> **WORK REQUIRED**
From the opening line of the records through the line bearing "moved: WALL ART (2nd", set down every line exactly.
━━━
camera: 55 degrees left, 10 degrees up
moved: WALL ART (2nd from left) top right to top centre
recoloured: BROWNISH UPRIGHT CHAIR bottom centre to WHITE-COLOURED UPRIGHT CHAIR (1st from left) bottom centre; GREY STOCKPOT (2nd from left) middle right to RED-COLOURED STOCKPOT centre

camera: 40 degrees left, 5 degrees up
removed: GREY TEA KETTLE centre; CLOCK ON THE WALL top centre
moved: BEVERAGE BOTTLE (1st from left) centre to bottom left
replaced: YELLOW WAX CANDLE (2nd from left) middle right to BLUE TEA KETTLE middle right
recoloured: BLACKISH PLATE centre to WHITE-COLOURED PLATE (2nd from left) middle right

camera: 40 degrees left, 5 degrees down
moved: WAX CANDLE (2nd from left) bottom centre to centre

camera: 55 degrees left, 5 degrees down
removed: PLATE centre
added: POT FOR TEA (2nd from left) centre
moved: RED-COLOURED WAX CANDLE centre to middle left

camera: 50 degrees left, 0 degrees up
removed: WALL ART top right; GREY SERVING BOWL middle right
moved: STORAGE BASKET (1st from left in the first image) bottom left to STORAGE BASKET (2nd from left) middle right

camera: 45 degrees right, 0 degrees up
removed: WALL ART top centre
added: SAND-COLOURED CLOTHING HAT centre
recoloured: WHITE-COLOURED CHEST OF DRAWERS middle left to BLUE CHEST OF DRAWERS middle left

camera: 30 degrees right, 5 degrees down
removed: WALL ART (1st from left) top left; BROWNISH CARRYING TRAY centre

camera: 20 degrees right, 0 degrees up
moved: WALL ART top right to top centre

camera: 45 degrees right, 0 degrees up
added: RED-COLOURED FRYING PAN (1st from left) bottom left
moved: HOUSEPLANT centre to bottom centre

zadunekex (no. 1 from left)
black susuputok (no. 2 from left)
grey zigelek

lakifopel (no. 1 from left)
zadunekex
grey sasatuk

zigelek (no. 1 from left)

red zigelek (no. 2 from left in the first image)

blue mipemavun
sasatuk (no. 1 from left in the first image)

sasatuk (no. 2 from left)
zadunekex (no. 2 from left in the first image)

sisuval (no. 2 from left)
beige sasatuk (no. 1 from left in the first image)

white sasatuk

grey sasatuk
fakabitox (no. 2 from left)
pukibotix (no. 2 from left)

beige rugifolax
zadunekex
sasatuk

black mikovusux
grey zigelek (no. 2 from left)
━━━
> **ANSWER BOX**
camera: 55 degrees left, 10 degrees up
moved: WALL ART (2nd from left) top right to top centre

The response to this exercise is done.